═════ DATA FOR REVIEW ═════

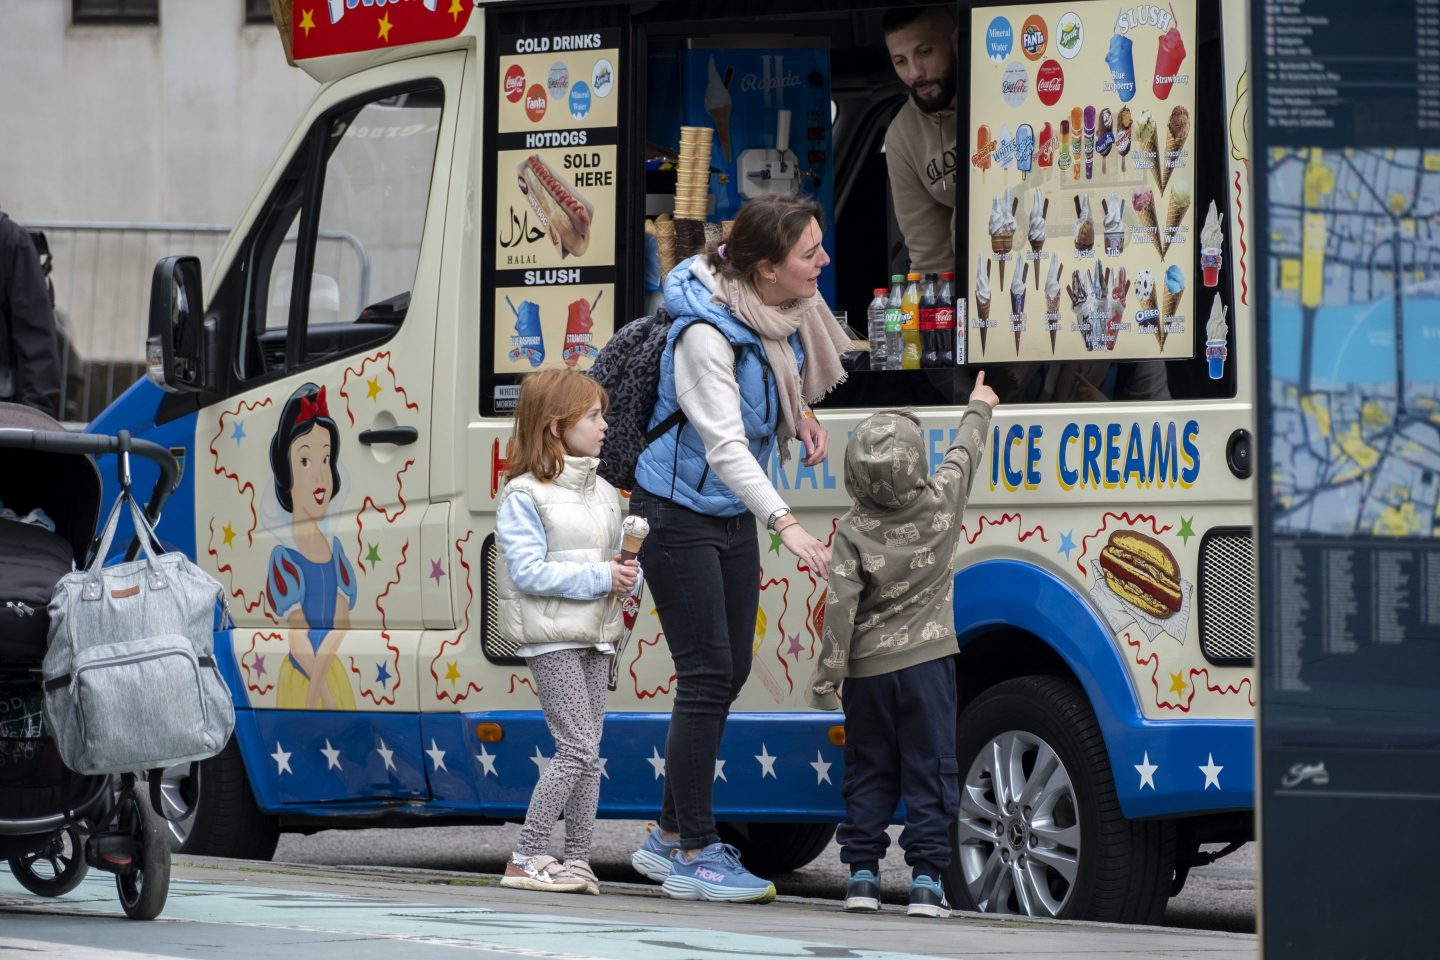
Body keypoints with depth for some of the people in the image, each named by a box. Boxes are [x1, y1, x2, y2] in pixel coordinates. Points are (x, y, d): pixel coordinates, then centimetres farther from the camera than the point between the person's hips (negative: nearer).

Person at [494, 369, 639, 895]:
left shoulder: (604, 494, 15)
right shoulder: (524, 496, -9)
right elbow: (529, 571, -17)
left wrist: (628, 575, -5)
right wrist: (599, 578, -18)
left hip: (594, 635, 8)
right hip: (550, 637, -8)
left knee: (588, 751, 7)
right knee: (578, 747, -13)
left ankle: (577, 859, 11)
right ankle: (527, 859, -8)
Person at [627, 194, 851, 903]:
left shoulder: (786, 313, -2)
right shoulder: (706, 334, -27)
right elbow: (723, 443, -34)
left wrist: (801, 419, 0)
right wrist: (787, 525, -44)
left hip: (733, 516, 9)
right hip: (679, 517, -9)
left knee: (729, 672, 12)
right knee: (707, 675, -10)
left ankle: (669, 837, 23)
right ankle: (693, 857, -5)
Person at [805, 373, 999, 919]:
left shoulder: (853, 532, -9)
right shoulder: (942, 504, -7)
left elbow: (841, 608, -11)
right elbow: (964, 454, 14)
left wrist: (825, 678, -5)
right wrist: (980, 408, 33)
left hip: (868, 669, 0)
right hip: (927, 663, 0)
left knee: (868, 772, 11)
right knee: (929, 772, 2)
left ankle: (862, 873, 10)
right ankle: (926, 878, -4)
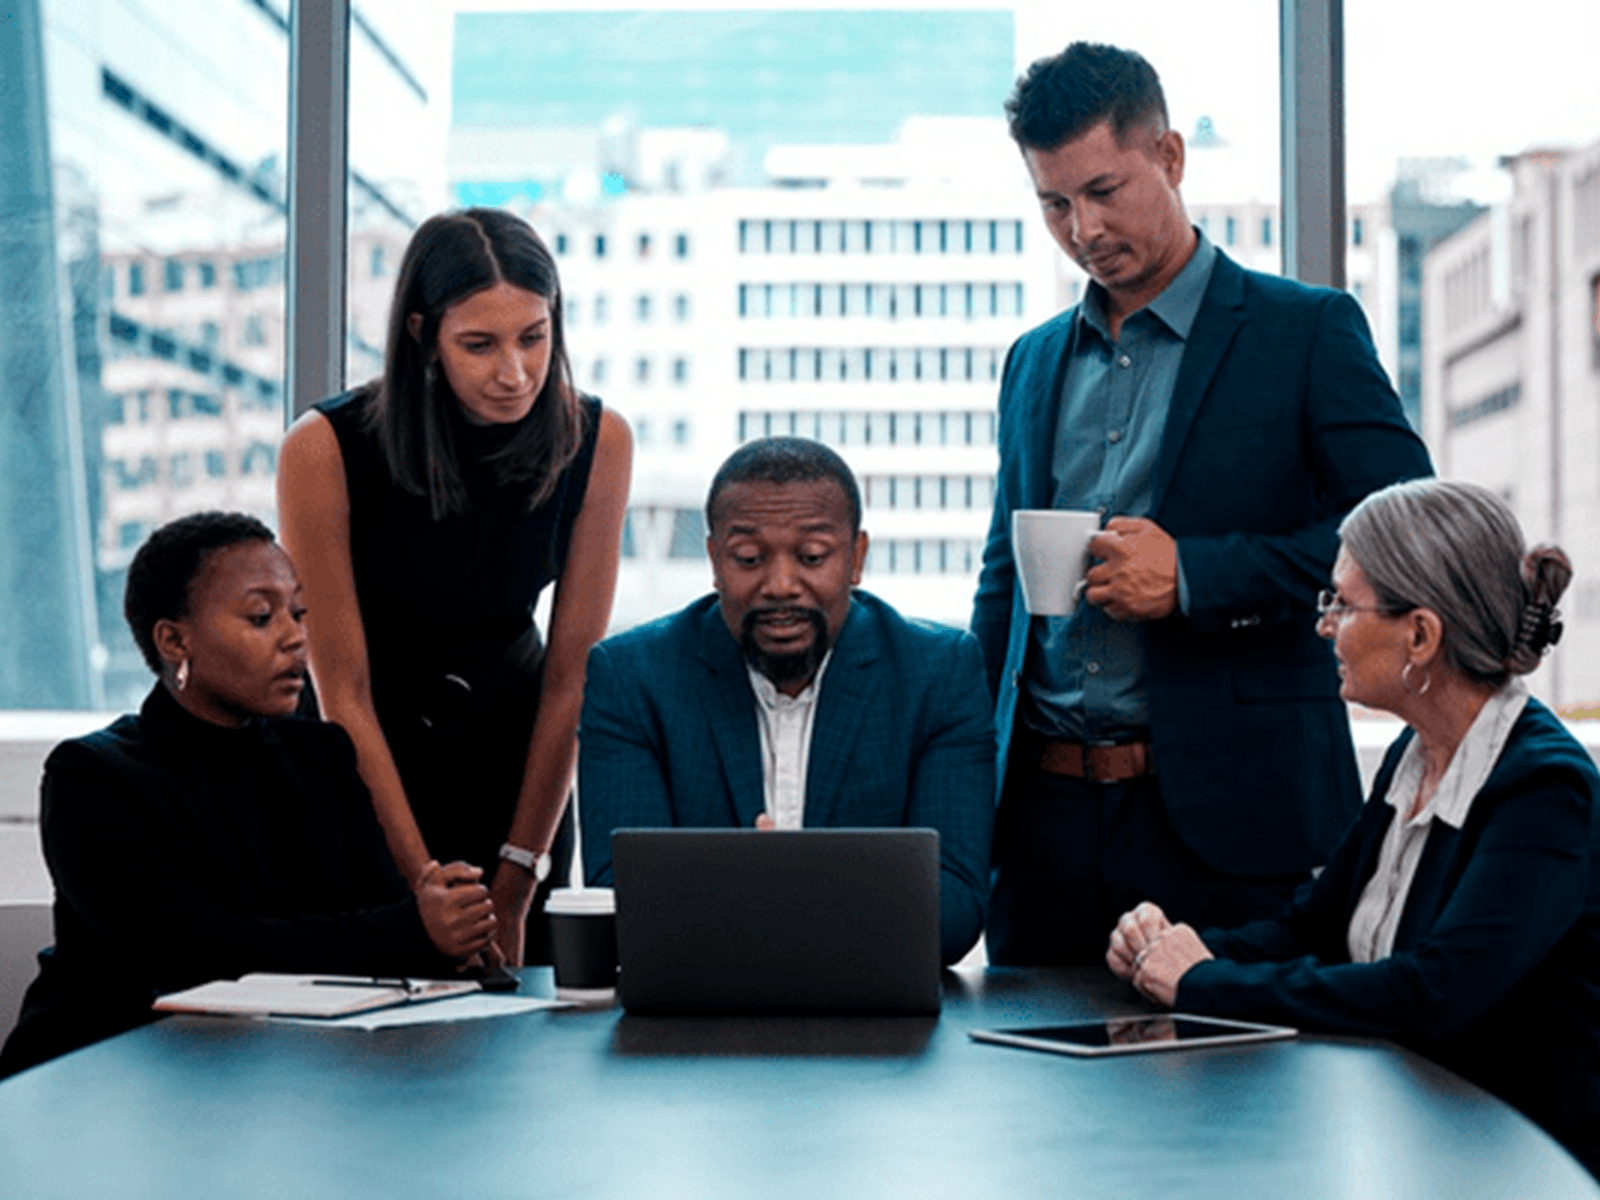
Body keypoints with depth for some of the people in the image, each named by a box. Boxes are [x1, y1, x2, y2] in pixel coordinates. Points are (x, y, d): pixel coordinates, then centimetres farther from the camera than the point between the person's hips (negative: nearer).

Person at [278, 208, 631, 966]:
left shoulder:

═════

• _TASK TO COMPLETE_
Convert the records, from the line with "right elbow: (964, 454, 14)" through the end, into a JSON list of strings with one string for each line. Skip blank lines and leave the pictures out.

• _COMPLETED TASK_
[
  "right elbow: (964, 454, 14)",
  "left wrist: (825, 678, -5)",
  "right wrist: (980, 408, 33)",
  "left hip: (868, 669, 0)",
  "right hip: (927, 663, 0)",
  "left knee: (868, 772, 11)",
  "right knee: (929, 772, 2)",
  "left ankle: (862, 873, 10)",
  "right ankle: (926, 878, -4)",
  "Body keypoints with depth for some of the people in the image, each named by a box. Boxes are [x1, y1, x2, y2] in pixel coordinates. Points are (x, y, d): pixel coordinates, then centimetres farther from the camera than the point between the person's hips (negative: nearer).",
  "Person at [278, 208, 631, 966]:",
  "left shoulder:"
]